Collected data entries
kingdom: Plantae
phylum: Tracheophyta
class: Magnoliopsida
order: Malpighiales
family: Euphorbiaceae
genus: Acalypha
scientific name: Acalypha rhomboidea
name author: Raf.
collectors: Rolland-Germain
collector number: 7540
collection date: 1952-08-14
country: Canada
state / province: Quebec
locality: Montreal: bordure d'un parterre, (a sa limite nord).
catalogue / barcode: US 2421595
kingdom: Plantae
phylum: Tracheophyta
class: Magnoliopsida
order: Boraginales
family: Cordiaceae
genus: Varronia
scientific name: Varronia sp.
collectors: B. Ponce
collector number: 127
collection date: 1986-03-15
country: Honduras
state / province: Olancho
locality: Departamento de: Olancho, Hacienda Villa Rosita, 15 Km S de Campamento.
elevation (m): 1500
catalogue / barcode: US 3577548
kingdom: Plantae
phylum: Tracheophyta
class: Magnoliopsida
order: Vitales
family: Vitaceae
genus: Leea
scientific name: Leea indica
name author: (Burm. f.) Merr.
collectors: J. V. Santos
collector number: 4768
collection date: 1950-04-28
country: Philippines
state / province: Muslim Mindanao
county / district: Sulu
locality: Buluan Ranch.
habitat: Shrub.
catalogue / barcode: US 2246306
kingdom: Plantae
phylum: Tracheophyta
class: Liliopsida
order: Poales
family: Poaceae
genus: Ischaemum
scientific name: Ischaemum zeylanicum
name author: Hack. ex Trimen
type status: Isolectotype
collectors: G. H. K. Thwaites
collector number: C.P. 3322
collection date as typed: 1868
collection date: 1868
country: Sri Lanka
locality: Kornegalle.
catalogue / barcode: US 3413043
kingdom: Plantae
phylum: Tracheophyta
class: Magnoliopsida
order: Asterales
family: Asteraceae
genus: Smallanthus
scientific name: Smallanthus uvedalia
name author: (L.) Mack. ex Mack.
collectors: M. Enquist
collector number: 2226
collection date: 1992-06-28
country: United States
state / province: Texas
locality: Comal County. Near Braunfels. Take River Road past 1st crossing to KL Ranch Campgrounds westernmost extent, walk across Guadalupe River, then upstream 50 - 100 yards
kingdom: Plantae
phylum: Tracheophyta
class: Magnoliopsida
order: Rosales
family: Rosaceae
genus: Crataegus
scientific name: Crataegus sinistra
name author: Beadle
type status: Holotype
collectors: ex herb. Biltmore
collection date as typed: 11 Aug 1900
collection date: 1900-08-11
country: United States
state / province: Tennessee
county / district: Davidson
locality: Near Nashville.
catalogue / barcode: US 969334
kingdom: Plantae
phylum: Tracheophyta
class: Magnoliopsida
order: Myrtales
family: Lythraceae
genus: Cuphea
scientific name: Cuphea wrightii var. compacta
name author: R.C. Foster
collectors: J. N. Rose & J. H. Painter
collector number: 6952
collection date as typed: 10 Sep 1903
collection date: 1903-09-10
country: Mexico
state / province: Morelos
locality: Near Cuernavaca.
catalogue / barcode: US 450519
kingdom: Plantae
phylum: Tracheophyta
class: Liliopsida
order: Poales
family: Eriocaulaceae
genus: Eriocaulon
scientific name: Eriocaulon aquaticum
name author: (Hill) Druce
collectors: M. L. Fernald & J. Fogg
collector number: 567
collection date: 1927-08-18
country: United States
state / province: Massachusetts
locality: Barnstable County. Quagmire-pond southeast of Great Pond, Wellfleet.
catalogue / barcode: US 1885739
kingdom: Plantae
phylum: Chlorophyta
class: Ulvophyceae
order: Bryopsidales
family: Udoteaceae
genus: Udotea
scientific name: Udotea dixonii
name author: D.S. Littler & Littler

■ The request
Recast the items from the first line through the line containing "locality: Montreal: bordure" as a JSON list of strings, one string per line, with blank lines left out.

■ Full response
[
  "kingdom: Plantae",
  "phylum: Tracheophyta",
  "class: Magnoliopsida",
  "order: Malpighiales",
  "family: Euphorbiaceae",
  "genus: Acalypha",
  "scientific name: Acalypha rhomboidea",
  "name author: Raf.",
  "collectors: Rolland-Germain",
  "collector number: 7540",
  "collection date: 1952-08-14",
  "country: Canada",
  "state / province: Quebec",
  "locality: Montreal: bordure d'un parterre, (a sa limite nord)."
]